Program chair: Nélida Quintero, PhD
Nélida Quintero, PhD is an environmental psychologist and licensed architect based in New York. She is a fellow at the Centre for Urban Design and Mental Health, an American Psychological Association NGO representative at the United Nations, member of the NGO Committee on Ageing/NY Executive Committee and of the Habitat Civil Society Working Group. Her project list includes consulting on well-being and the physical environment, as well as designing and managing architecture and interiors projects in the U.S. and Latin America. She has taught at various academic institutions including Hunter College, Parsons School of Design (certificate program), as assistant-in-instruction at Princeton University, and is currently an adjunct faculty member at the Fashion Institute of Technology. Her research interests are broadly focused on the interactions between people, behavior, and the physical environment, in particular in relationship to health, well-being, culture, new media, and gender. She holds a PhD in environmental psychology from the Graduate Center of the City University of New York, a master's in architecture from Princeton University, and a master's in fine arts from Parsons School of Design.
Fellows chair: Elise Amel
Elise Amel holds a PhD in industrial-organizational psychology, is a professor of psychology at the University of St. Thomas, and has directed the environmental studies program. She co-created the Sustainable Communities Partnership, which links St. Thomas courses across disciplines to city-identified, high-priority sustainability projects created and leads culture change as director of the Office of Sustainability Initiatives. She has served as president for the Society of Environmental, Population, and Conservation Psychology, is a fellow of the American Psychological Association, and has co-authored the popular textbook, "Psychology for Sustainability."
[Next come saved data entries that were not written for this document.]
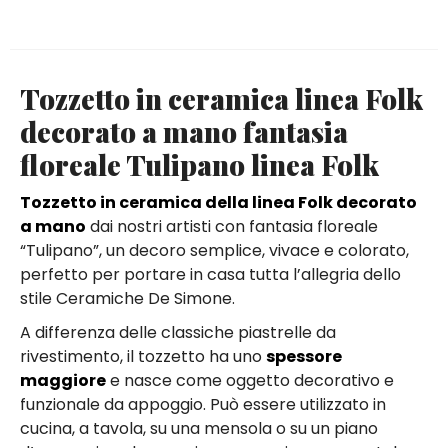
Tozzetto in ceramica linea Folk
decorato a mano fantasia
floreale Tulipano linea Folk
Tozzetto in ceramica della linea Folk decorato
a mano
dai nostri artisti con fantasia floreale
“Tulipano”, un decoro semplice, vivace e colorato,
perfetto per portare in casa tutta l’allegria dello
stile Ceramiche De Simone.
A differenza delle classiche piastrelle da
rivestimento, il tozzetto ha uno
spessore
maggiore
e nasce come oggetto decorativo e
funzionale da appoggio. Può essere utilizzato in
cucina, a tavola, su una mensola o su un piano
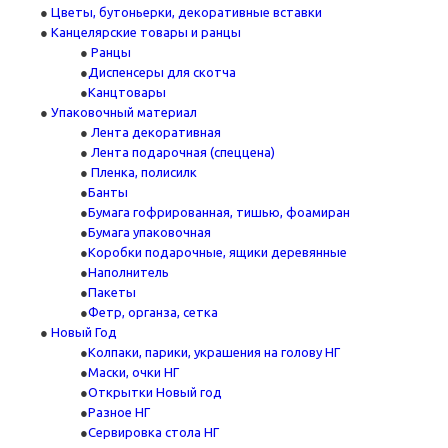
Цветы, бутоньерки, декоративные вставки
Канцелярские товары и ранцы
Ранцы
Диспенсеры для скотча
Канцтовары
Упаковочный материал
Лента декоративная
Лента подарочная (спеццена)
Пленка, полисилк
Банты
Бумага гофрированная, тишью, фоамиран
Бумага упаковочная
Коробки подарочные, ящики деревянные
Наполнитель
Пакеты
Фетр, органза, сетка
Новый Год
Колпаки, парики, украшения на голову НГ
Маски, очки НГ
Открытки Новый год
Разное НГ
Сервировка стола НГ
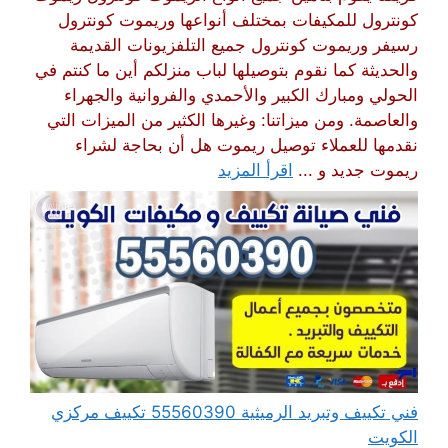
كونترول للمكيفات بمختلف أنواعها وريموت كونترول
رسيفر وريموت كونترول جميع التلفزيونات القديمة
والحديثة كما نقوم بتوصيلها لباب منزلكم أين ما كنتم في
الحولي ومبارك الكبير والأحمدي والفروانية والجهراء
والعاصمة. ومن ميزاتنا: وغيرها الكثير من الميزات التي
نقدمها للعملاء توصيل ريموت هل أن بحاجة لشراء
ريموت جديد و ...
اقرأ المزيد
فني تكييف وتبريد الرميثية 55560390 تكييف مركزي
الكويت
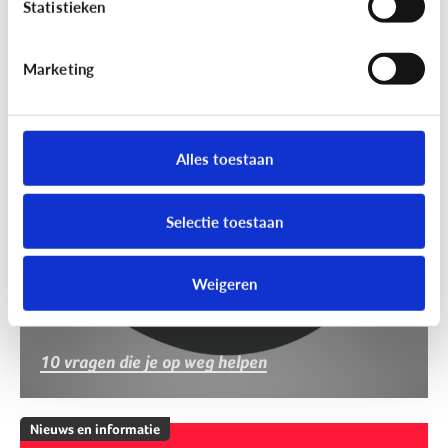
Statistieken
Marketing
Nieuws en informatie
Nep of echt?
Alles toestaan
Selectie toestaan
Weigeren
10 vragen die je op weg helpen
Nieuws en informatie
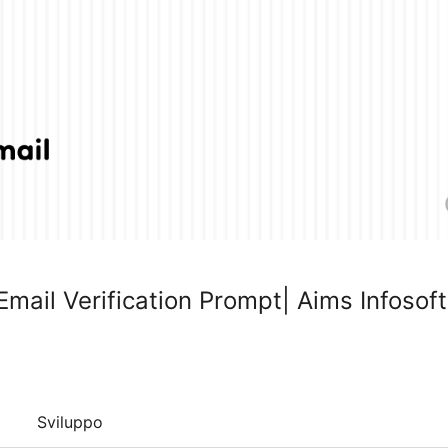
mail Verification Prompt| Aims Infosoft
Sviluppo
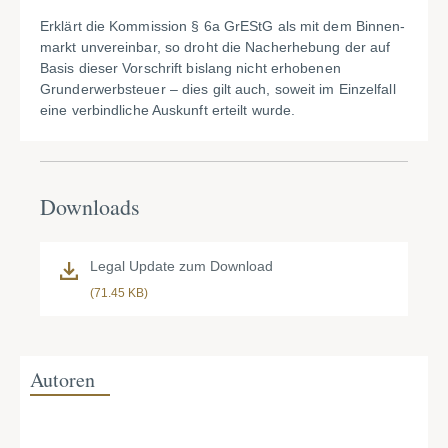
Erklärt die Kommission § 6a GrEStG als mit dem Binnen­
markt unvereinbar, so droht die Nacherhebung der auf
Basis dieser Vorschrift bislang nicht erhobenen
Grunderwerbsteuer – dies gilt auch, soweit im Einzelfall
eine verbindliche Auskunft erteilt wurde.
Downloads
Legal Update zum Download
(71.45 KB)
Autoren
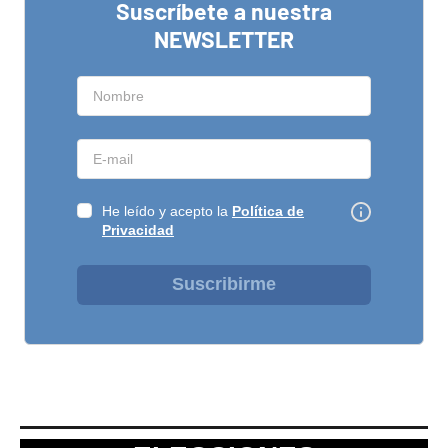
Suscríbete a nuestra
NEWSLETTER
He leído y acepto la
Política de
Privacidad
Suscribirme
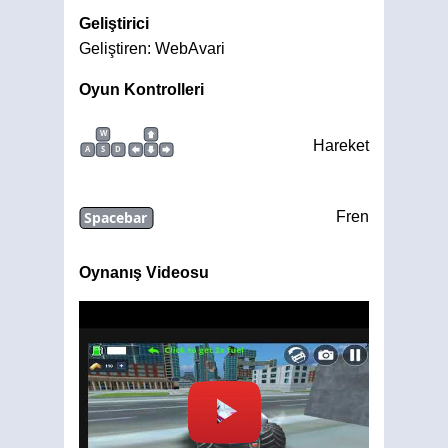
Geliştirici
Geliştiren: WebAvari
Oyun Kontrolleri
W
Hareket
A
S
D
Spacebar
Fren
Oynanış Videosu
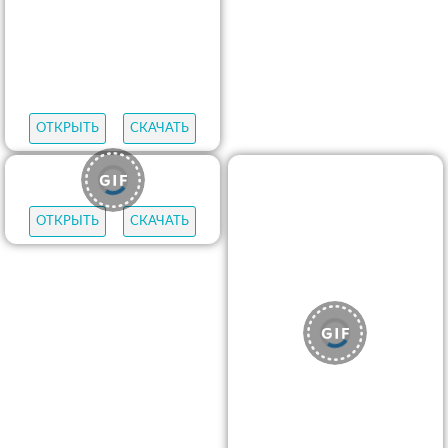
ОТКРЫТЬ
СКАЧАТЬ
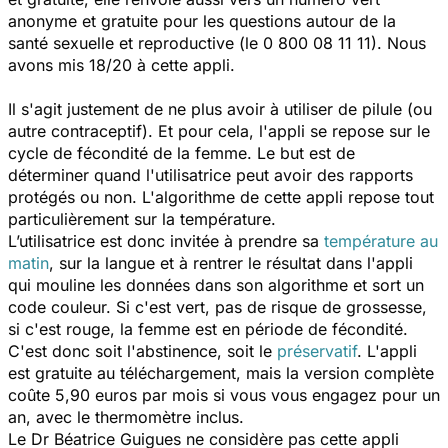
anonyme et gratuite pour les questions autour de la
santé sexuelle et reproductive (le 0 800 08 11 11). Nous
avons mis 18/20 à cette appli.
Il s'agit justement de ne plus avoir à utiliser de pilule (ou
autre contraceptif). Et pour cela, l'appli se repose sur le
cycle de fécondité de la femme. Le but est de
déterminer quand l'utilisatrice peut avoir des rapports
protégés ou non. L'algorithme de cette appli repose tout
particulièrement sur la température.
L’utilisatrice est donc invitée à prendre sa
température au
matin
, sur la langue et à rentrer le résultat dans l'appli
qui mouline les données dans son algorithme et sort un
code couleur. Si c'est vert, pas de risque de grossesse,
si c'est rouge, la femme est en période de fécondité.
C'est donc soit l'abstinence, soit le
préservatif
. L'appli
est gratuite au téléchargement, mais la version complète
coûte 5,90 euros par mois si vous vous engagez pour un
an, avec le thermomètre inclus.
Le Dr Béatrice Guigues ne considère pas cette appli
Membership chair: Amanda Carrico
Amanda Carrico is an associate professor of environmental studies at the University of Colorado, Boulder. Her research examines the factors that shape environmentally significant behavior in the U.S. and in international contexts. More specifically, her research seeks to understand (1) the psychological and social drivers of conservation behavior, and (2) the factors that facilitate or constrain household adaptation to environmental change. She uses a range of methods, but emphasizes quantitative approaches such as large-sample surveys, behavioral experiments, and observational research. Carrico teaches courses on environmental psychology and research methods.